Neuraminidase Assasy in One Complete Kit
The NA-Fluor™ Influenza Neuraminidase Assay Kit includes comprehensive protocols for titering viral isolates based upon neuraminidase activity and conducting neuraminidase enzyme inhibition assays. The assay can also be used for monitoring neuraminidase enzyme activity from non-viral or bacterial sources. The NA-Fluor™ Kit contains reagents for 10 96-well microplates sufficient for a total of 960 assay wells and includes the following components: fluorescent MUNANA neuraminidase substrate, assay buffer, and stop solution to enhance and stabilize signal. The assay is performed in standard black microplates (microplates not provided in kit) and is read on standard fluorometers.
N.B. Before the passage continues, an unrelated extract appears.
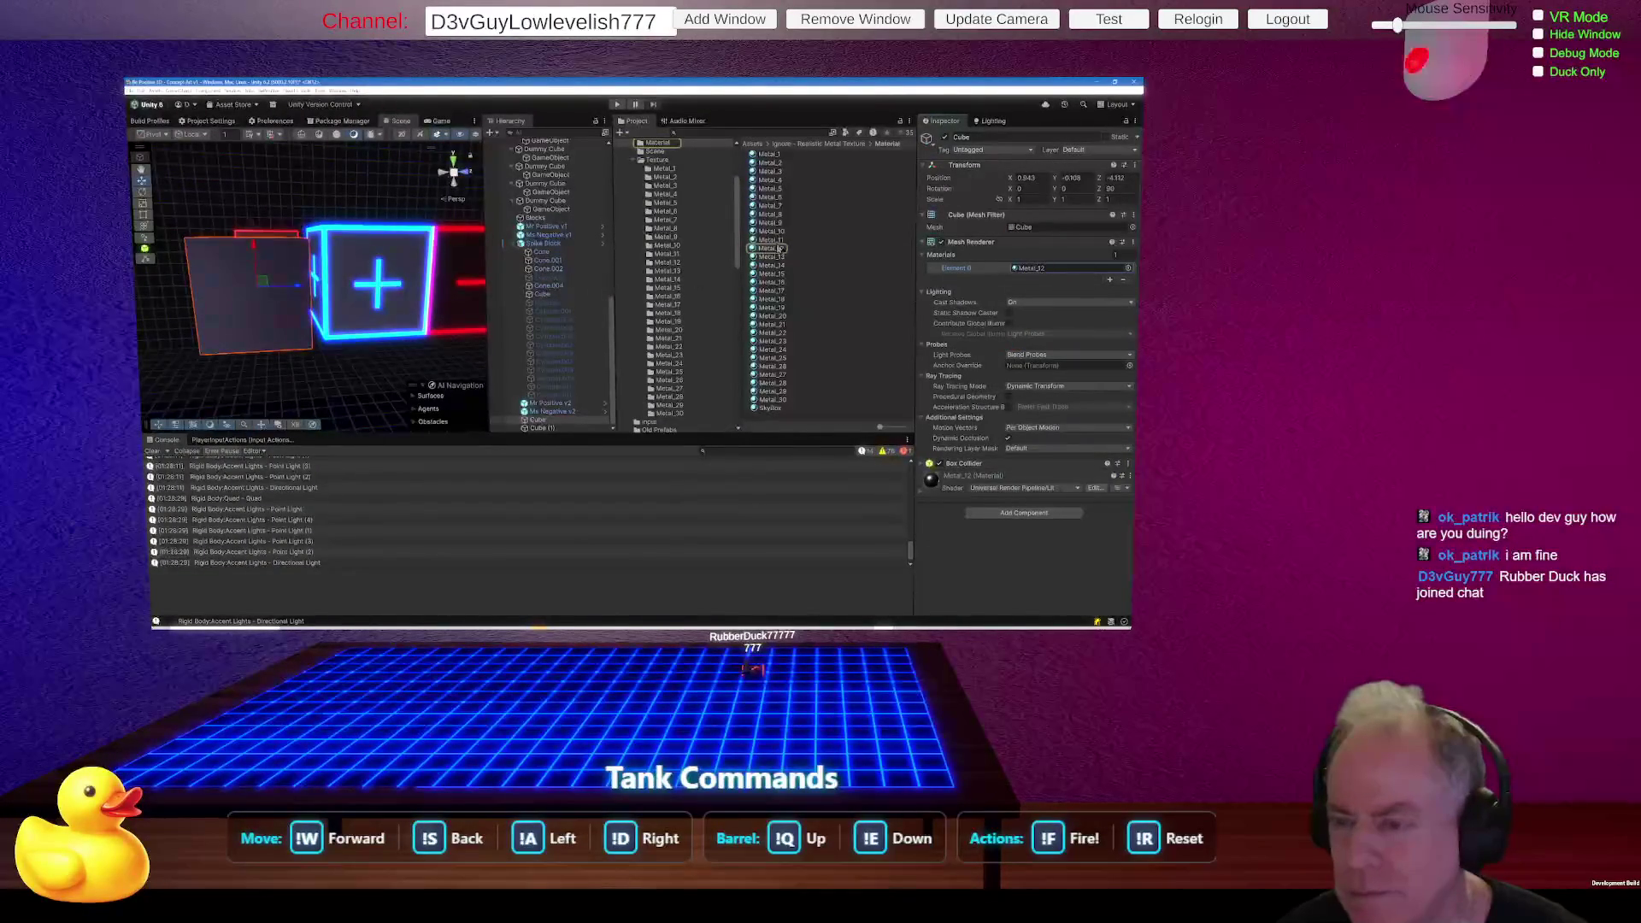
left_click(776, 253)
Neuraminidase Assay Compares to NISN Protocols
The NA-Fluor™ assay reagent formulations are optimized to be comparable to several well-established MUNANA-based assay protocols, such as:
• The MUNANA substrate concentration, assay buffer formulation and assay conditions are consistent with NISN IC-50 determination protocols
• Data generated using the NA-Fluor™ assay corresponds to data generated with established MUNANA based protocols
These key parameters enable investigators to compare data acquired during current NI resistance surveillance screens using the NA-Fluor™ assay to data acquired using their previous MUNANA assay protocols (Figure 1).
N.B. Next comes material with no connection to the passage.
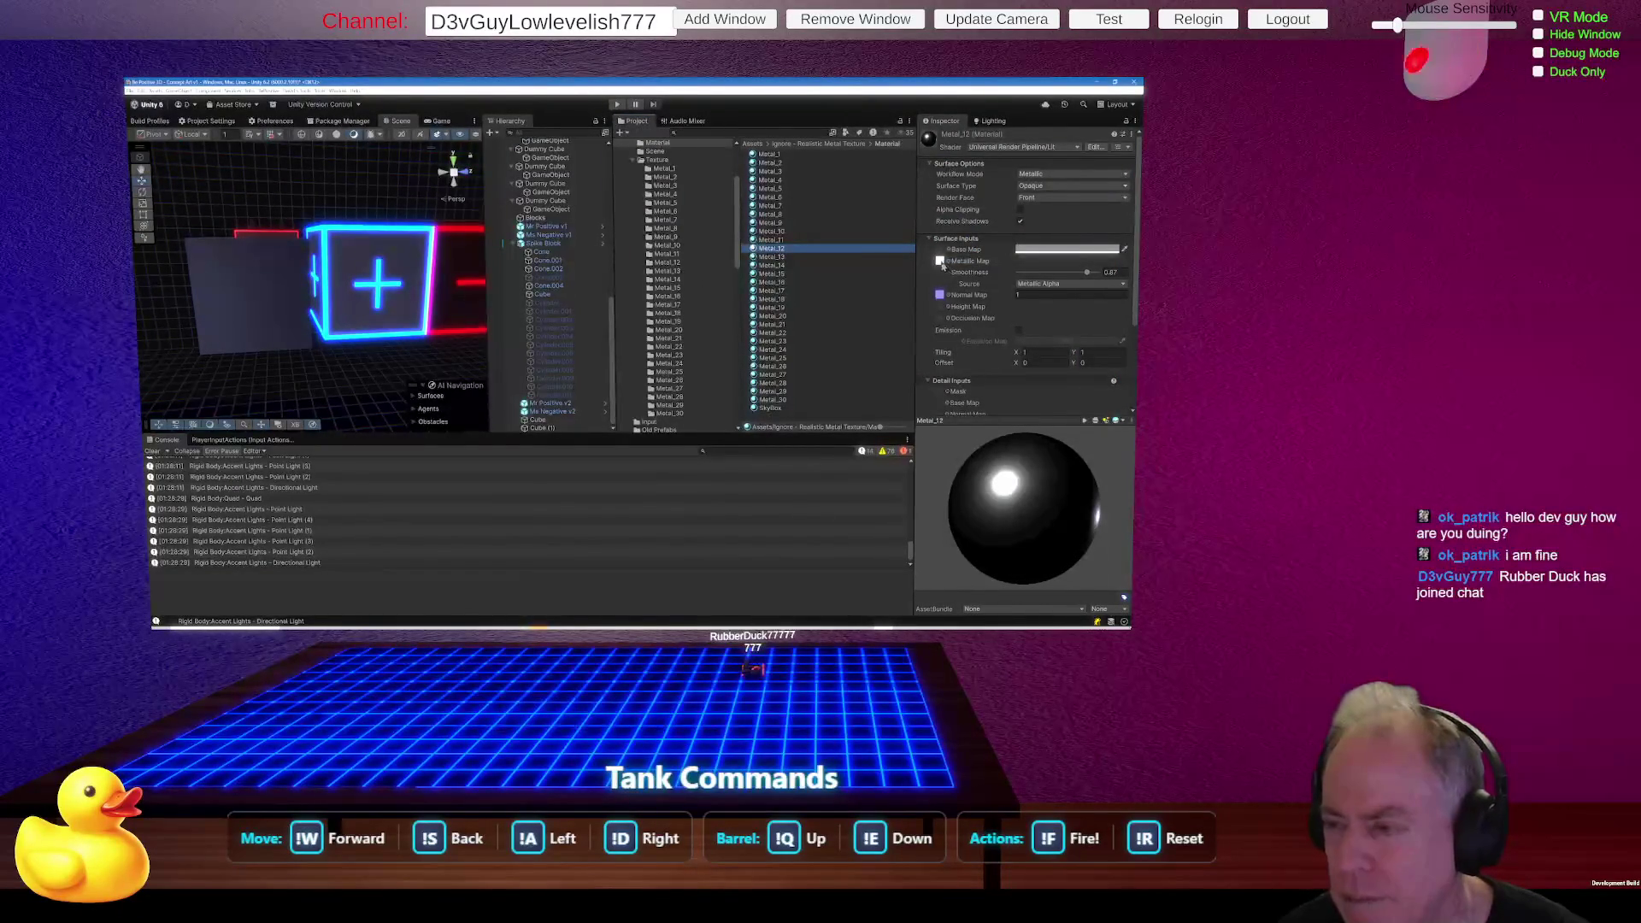
left_click(940, 261)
Detection of NI-Resistant Virus in Mixed Viral Populations
The large shift in IC-50 values between sensitive and oseltamivir-resistant virus using the NA-Fluor™ assay enables detection of mutant virus in mixed viral samples (Figure 2). This capability is critical for identifying resistant virus in clinical isolates presenting mixed populations of resistant and sensitive virus during NI susceptibility surveillance.

Flexibility for Screening Neuraminidase Activity
The NA-Fluor™ assay provides an easy, flexible format for the screening of several to several hundred viral isolates, or the screening of thousands of compounds during high-throughput lead discovery with quality data at high confidence levels. With superior performance, the assay has demonstrated a Z´ of 0.78-0.8, making it strongly capable for use in high-throughput screening. The fluorescent reaction product remains stable for hours at room temperature after the assay is complete, enabling read-time flexibility and comparable data from first plate to last. The assay signal remains nearly constant and IC-50 values (data not shown) are identical from data collected up to 4 hours at room temperature and up to 4 days at 4 °C after assay termination (Figure 3). The NA-Fluor™ assay has been optimized as an end-point assay run at 37 °C for one hour following NI pre-incubation. However, the rate of MUNANA substrate turnover remains linear for more than 2 hours with viral neuraminidase, allowing the assay to be performed for as little as 20 minutes to save time or for as long as 2 hours to increase signal output. The assay can also be conducted in real-time without the addition of stop solution for those investigators who want to perform their own assay development or monitor rates of substrate turnover in the presence of inhibitor (Figure 4).

For Research Use Only. Not for use in diagnostics procedures.